Exercise requirements
Scan the entries below for the word "changes", then copy each line that holds it.

[Dataset entries]
☆ ☆ ☆

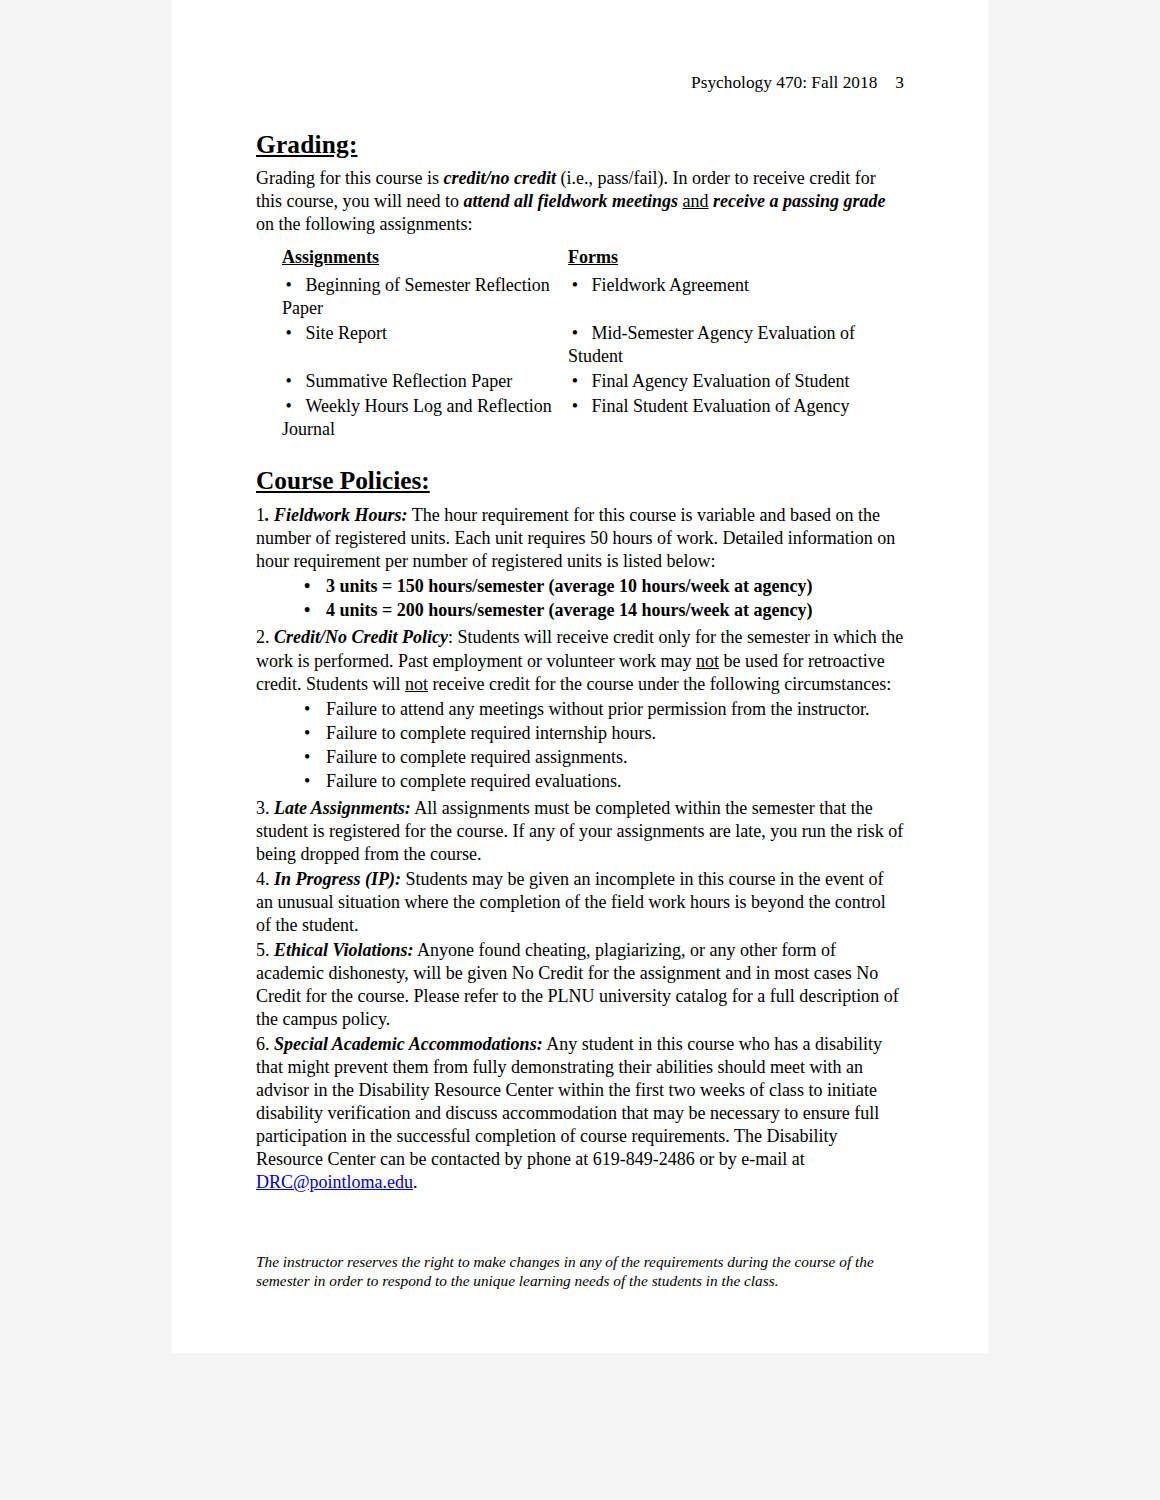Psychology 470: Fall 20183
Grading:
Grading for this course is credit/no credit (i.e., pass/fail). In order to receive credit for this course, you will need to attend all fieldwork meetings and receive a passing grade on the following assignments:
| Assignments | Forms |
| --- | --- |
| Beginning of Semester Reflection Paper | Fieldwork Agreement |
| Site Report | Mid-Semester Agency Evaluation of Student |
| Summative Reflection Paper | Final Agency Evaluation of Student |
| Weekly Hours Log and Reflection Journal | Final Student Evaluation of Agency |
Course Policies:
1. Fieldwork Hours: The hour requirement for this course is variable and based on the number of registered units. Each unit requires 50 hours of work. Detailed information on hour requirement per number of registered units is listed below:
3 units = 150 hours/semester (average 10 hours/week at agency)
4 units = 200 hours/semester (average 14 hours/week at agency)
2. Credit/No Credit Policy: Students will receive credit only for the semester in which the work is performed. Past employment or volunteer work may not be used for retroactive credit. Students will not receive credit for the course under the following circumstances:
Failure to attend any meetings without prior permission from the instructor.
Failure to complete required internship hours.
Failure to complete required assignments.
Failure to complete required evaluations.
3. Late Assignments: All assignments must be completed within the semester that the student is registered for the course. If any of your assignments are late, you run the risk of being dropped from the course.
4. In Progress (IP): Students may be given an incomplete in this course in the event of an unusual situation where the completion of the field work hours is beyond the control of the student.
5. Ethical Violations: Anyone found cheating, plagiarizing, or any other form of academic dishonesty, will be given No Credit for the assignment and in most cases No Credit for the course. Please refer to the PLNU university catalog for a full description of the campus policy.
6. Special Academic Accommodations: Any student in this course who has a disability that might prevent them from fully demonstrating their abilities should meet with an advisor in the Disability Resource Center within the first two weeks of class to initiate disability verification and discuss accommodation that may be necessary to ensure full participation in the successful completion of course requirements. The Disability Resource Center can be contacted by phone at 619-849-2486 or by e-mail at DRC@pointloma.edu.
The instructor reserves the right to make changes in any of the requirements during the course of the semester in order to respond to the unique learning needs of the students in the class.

☆ ☆ ☆

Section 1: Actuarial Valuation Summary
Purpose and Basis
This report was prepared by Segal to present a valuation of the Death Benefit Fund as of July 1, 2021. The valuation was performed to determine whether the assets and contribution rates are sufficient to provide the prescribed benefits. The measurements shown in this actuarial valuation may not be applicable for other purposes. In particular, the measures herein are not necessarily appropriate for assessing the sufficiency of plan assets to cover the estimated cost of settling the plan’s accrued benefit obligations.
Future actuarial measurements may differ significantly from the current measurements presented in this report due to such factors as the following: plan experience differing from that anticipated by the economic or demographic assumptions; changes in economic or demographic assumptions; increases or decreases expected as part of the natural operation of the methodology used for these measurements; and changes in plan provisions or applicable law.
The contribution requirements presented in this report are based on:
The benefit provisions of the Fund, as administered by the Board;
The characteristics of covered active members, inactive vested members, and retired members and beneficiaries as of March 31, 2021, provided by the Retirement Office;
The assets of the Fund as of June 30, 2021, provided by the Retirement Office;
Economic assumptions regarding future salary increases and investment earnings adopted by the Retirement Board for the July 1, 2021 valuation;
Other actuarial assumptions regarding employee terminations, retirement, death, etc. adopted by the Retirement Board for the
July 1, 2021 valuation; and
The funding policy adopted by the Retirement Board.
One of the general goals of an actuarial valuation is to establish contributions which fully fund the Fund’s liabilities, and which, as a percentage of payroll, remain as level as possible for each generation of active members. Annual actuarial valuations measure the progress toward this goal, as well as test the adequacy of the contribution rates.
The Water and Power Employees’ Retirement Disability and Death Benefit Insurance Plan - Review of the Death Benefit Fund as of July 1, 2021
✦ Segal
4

☆ ☆ ☆

Solution
The instructor reserves the right to make changes in any of the requirements during the course of the semester in order to respond to the unique learning needs of the students in the class.
Future actuarial measurements may differ significantly from the current measurements presented in this report due to such factors as the following: plan experience differing from that anticipated by the economic or demographic assumptions; changes in economic or demographic assumptions; increases or decreases expected as part of the natural operation of the methodology used for these measurements; and changes in plan provisions or applicable law.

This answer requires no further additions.